The Exchange is the Weekly’s poetry corner, where a poem or piece of writing is presented with a prompt. Readers are welcome to respond to the prompt with original poems, and pieces may be featured in the next issue of the Weekly.
Sunscreen Affective Disorder
by Chima “Naira” Ikoro
My friend tells me when he lived in a warmer state where the sun shined more often than not, people wondered how he managed to still be depressed.
in another context, astronomers and astrophysicists will tell you
the further you are from the sun…
the safer.
i wonder if
the closer you are to whatever we’ve convinced ourselves is the source of happiness
the more it burns.
when you become more scarred than healed,
the closed wounds
become blackened and hyper pigmented by UV rays.

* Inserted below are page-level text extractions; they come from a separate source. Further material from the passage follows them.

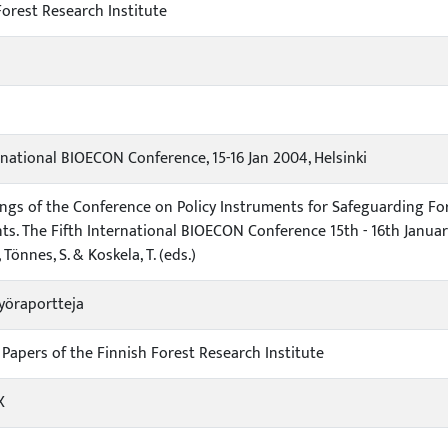
Forest Research Institute
rnational BIOECON Conference, 15-16 Jan 2004, Helsinki
ngs of the Conference on Policy Instruments for Safeguarding For
ts. The Fifth International BIOECON Conference 15th - 16th January
, Tönnes, S. & Koskela, T. (eds.)
yöraportteja
Papers of the Finnish Forest Research Institute
X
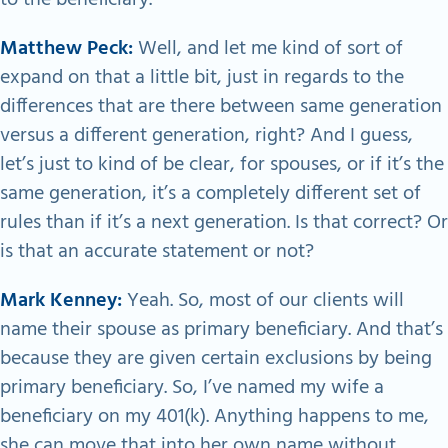
Matthew Peck:
Well, and let me kind of sort of
expand on that a little bit, just in regards to the
differences that are there between same generation
versus a different generation, right? And I guess,
let’s just to kind of be clear, for spouses, or if it’s the
same generation, it’s a completely different set of
rules than if it’s a next generation. Is that correct? Or
is that an accurate statement or not?
Mark Kenney:
Yeah. So, most of our clients will
name their spouse as primary beneficiary. And that’s
because they are given certain exclusions by being
primary beneficiary. So, I’ve named my wife a
beneficiary on my 401(k). Anything happens to me,
she can move that into her own name without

the Sunshine State, of mind
mimics a round pill,
rounder than the sun or the moon,
pulls like the tide the closer it gets to all that you are un-shore of—
a sun bleached mind,
a spotless mind,
a flower bed, a tanning bed, a death bed, all communing around the fact that “at least you have somewhere to lay your head”—
the bright side.
scalding and warm.
the blisters keep you up at night so you don’t miss a thing,
not even the people you moved away from
or the ones you brought with you and buried in your closet
next to your winter jackets.
remember those
protective layers?
i wear sunscreen even in the winter.
all the layers in the world cannot hide me from
the sun—
the happiness that i am constantly told
i am making light of,
but i wish i could hold it—the light—and absorb it.
become it.
instead, on some days it just blackens me and burns me.
“you should be happy, look how bright it is outside, on the other side, the grass, the smiles, the sky
your mind
everything should be smooth.
why won’t you let the sunshine fix you?”
Prompt
“Describe a mountain in your life that others often see as just a molehill.”

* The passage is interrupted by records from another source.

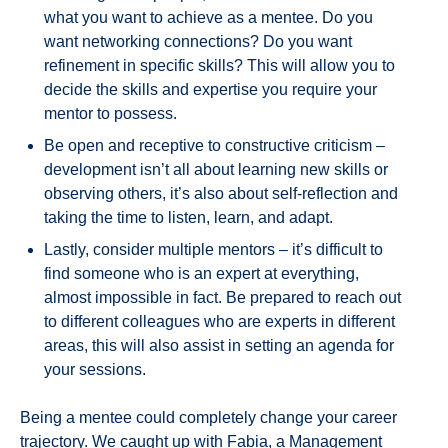
what you want to achieve as a mentee. Do you
want networking connections? Do you want
refinement in specific skills? This will allow you to
decide the skills and expertise you require your
mentor to possess.
Be open and receptive to constructive criticism –
development isn’t all about learning new skills or
observing others, it’s also about self-reflection and
taking the time to listen, learn, and adapt.
Lastly, consider multiple mentors – it’s difficult to
find someone who is an expert at everything,
almost impossible in fact. Be prepared to reach out
to different colleagues who are experts in different
areas, this will also assist in setting an agenda for
your sessions.
Being a mentee could completely change your career
trajectory. We caught up with Fabia, a Management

This could be a poem or a stream-of-consciousness piece. Submissions could be new or formerly written pieces.
Submissions can be sent to bit.ly/ssw-exchange or via email to chima.ikoro@southsideweekly.com.
Featured below is a reader response to a previous prompt. The last poem and prompt can be found here.
When my lovers ask why I don’t write love poems anymore
(Ever see a fire consume a fire)
by C. Lofty Bolling
You ever see a tree commit suicide; try to unearth itself
Use its many branch as arms and pull the ground away
a creaking, a moaning, until a pop, I fear
My pencil will snap, I will reach for the pen (as I always do)
But I fear the ink will simply vanish from the page,
Float up into the air in front of my nose and vanish like
Tired Smoke. My pen will suddenly disassemble. and be scattered
Out in every direction in which it came from.
I’ll reach out to grab that which I can in those milliseconds
Move a spirit through a body, through a spirit one at a time,
through one space, into many spaces, dispersed
I will exodus the flesh in a flash, expand into many directions
I will fit in many spaces. I will, without haste disassemble myself,
scatter across a nation, try to grab what I can.
In those moments, a fear will suddenly vanish.
The trees will remember the tale. Of the gurl braver
Than fire, who tried to rewrite a nanci’s story. I feel
From my web, the grounds suddenly vibrate with rage
and dissipate. Roots don’t forget but
Can’t name the wood grain, nor the age
But I play this harp with pride
After I obsess over the leaves, turning
To say less, and do more
I am the love poem
C. Lofty Bolling is a gentle semi-giant from the South.